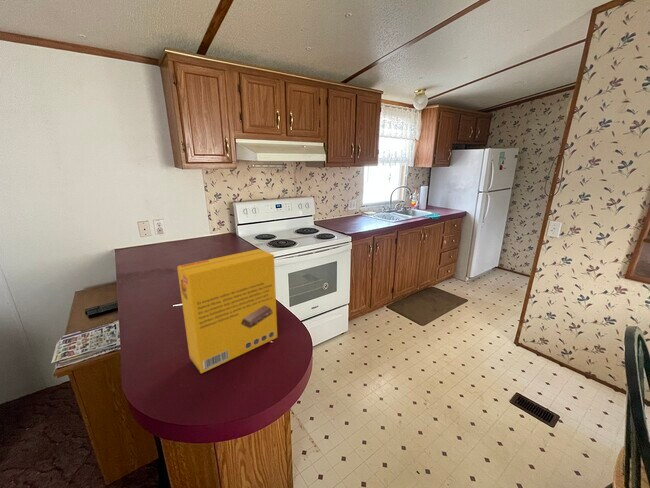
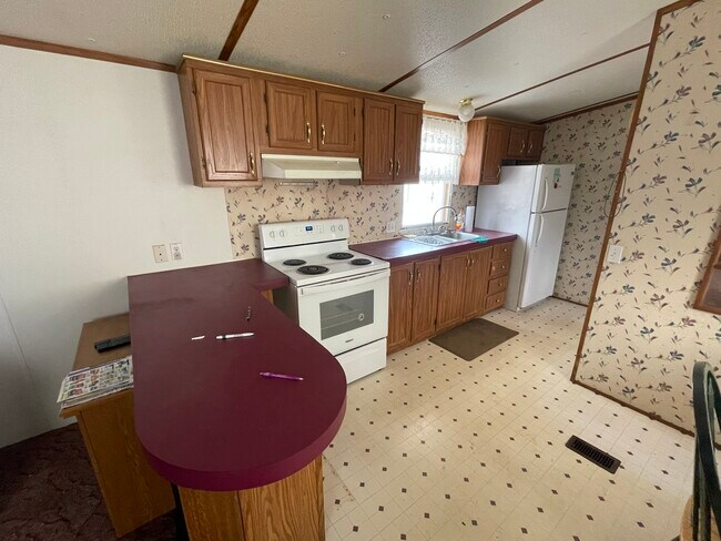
- cereal box [176,248,278,374]
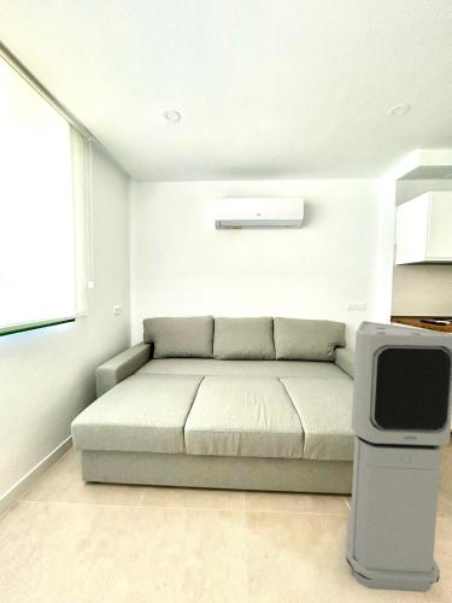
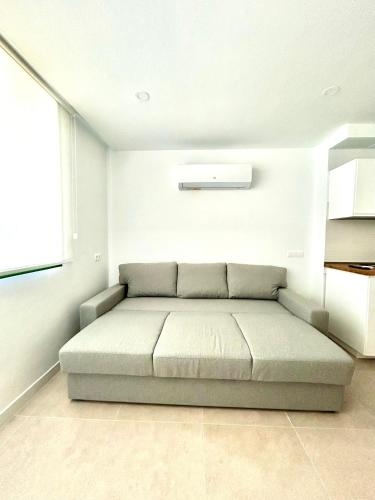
- air purifier [344,320,452,593]
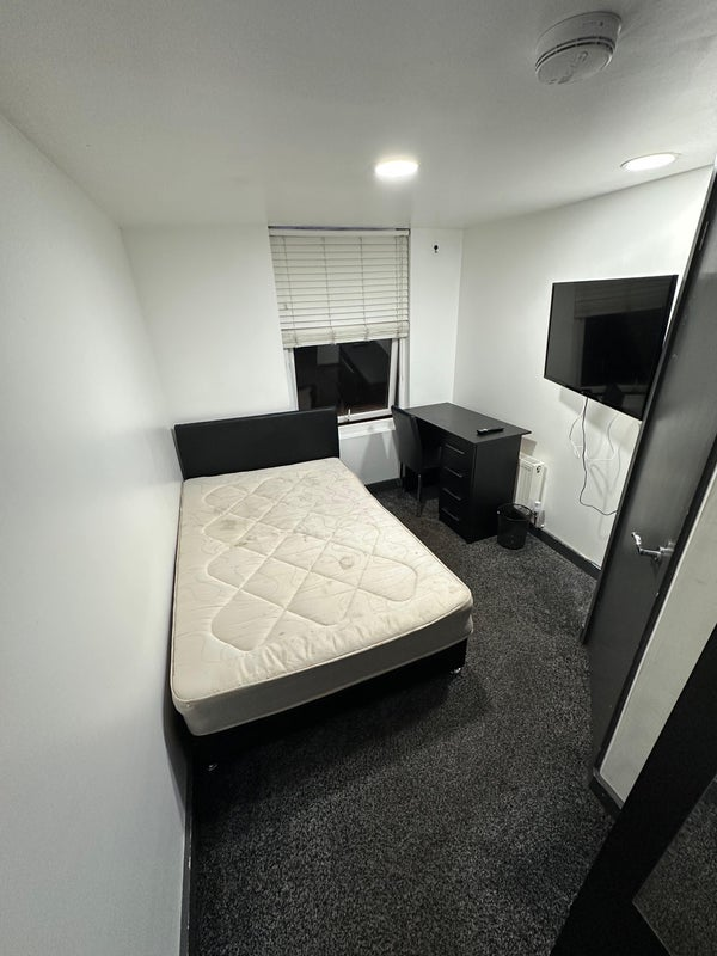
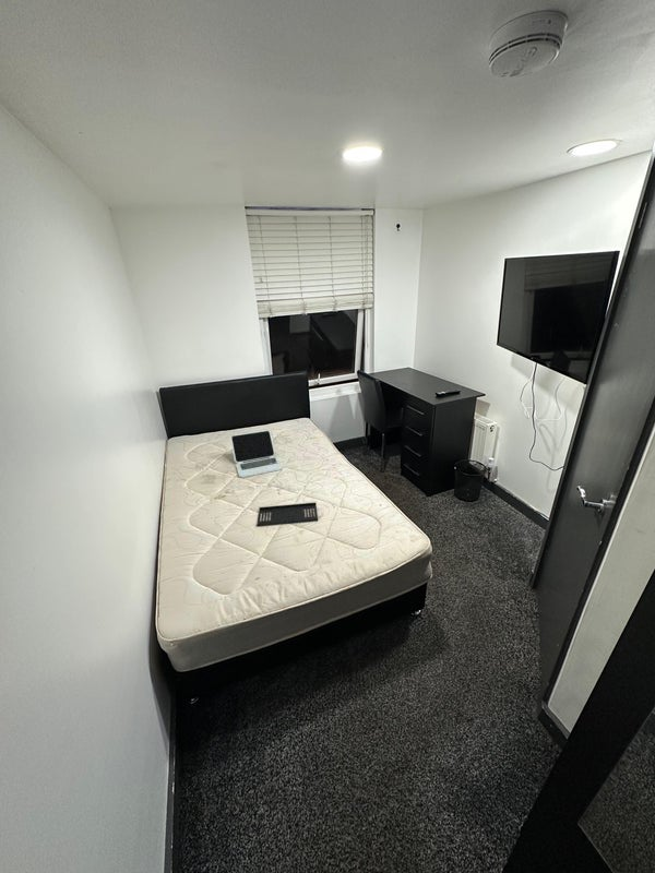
+ tray [255,501,319,527]
+ laptop [229,429,284,479]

::::::::::

* Work required
Would you print the listing above in full, exactly, but with no pictures?

* Task output
- cereal box [176,248,278,374]
- air purifier [344,320,452,593]
+ tray [255,501,319,527]
+ laptop [229,429,284,479]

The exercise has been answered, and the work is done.